▸ **Exercise**
Lay out the text of the rows below as a single numbered list with one line per entry. Skip the blank lines and leave out the pictures.

Short-answer chart tasks
————————
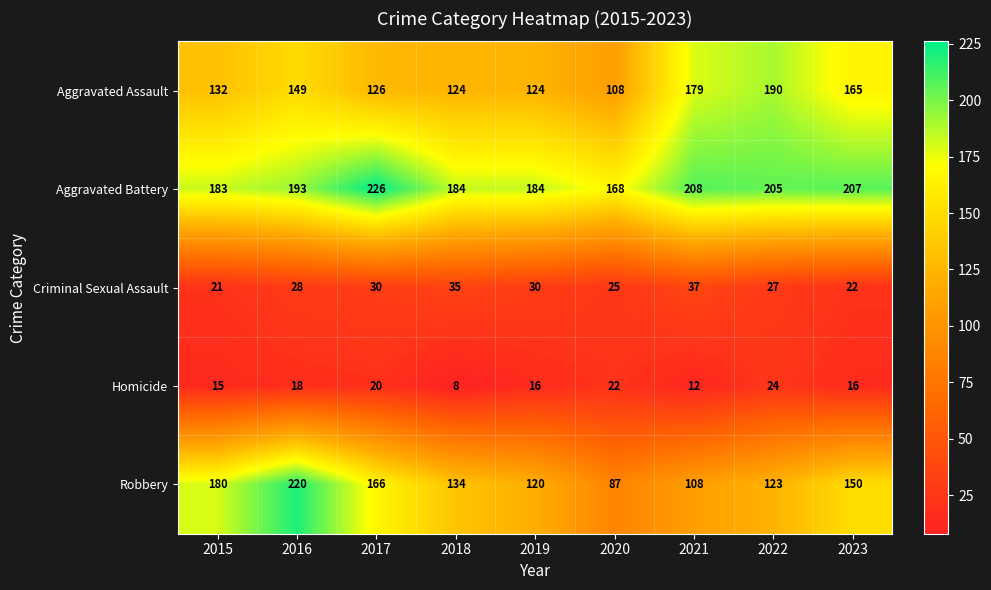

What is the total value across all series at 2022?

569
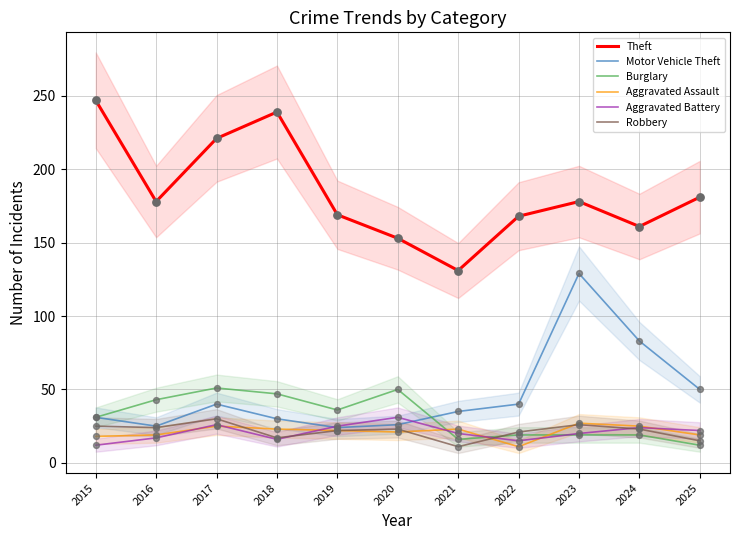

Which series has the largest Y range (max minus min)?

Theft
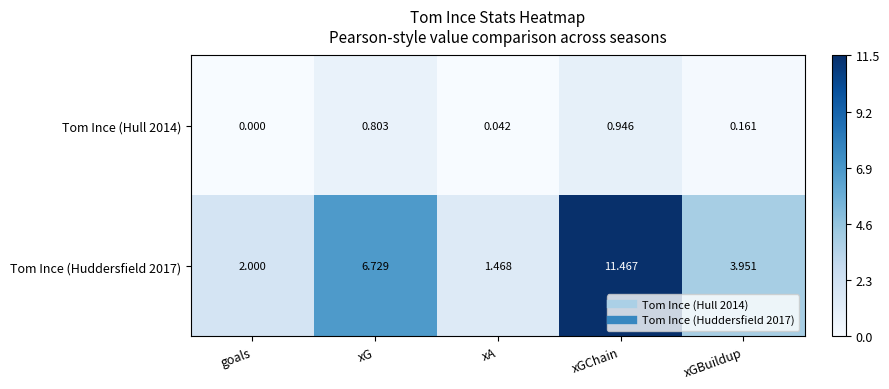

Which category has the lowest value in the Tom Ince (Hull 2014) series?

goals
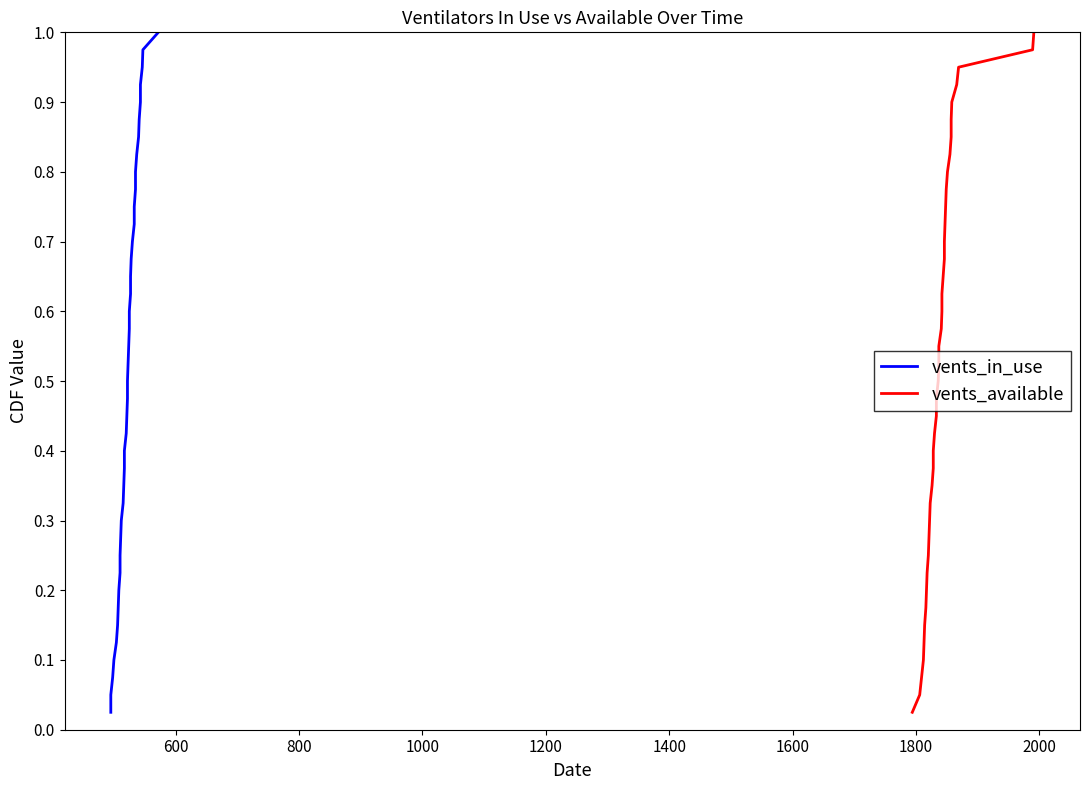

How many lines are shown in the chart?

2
————————
▸ **Task result**
1. What is the total value across all series at 2022?
2. 569
3. Which series has the largest Y range (max minus min)?
4. Theft
5. Which category has the lowest value in the Tom Ince (Hull 2014) series?
6. goals
7. How many lines are shown in the chart?
8. 2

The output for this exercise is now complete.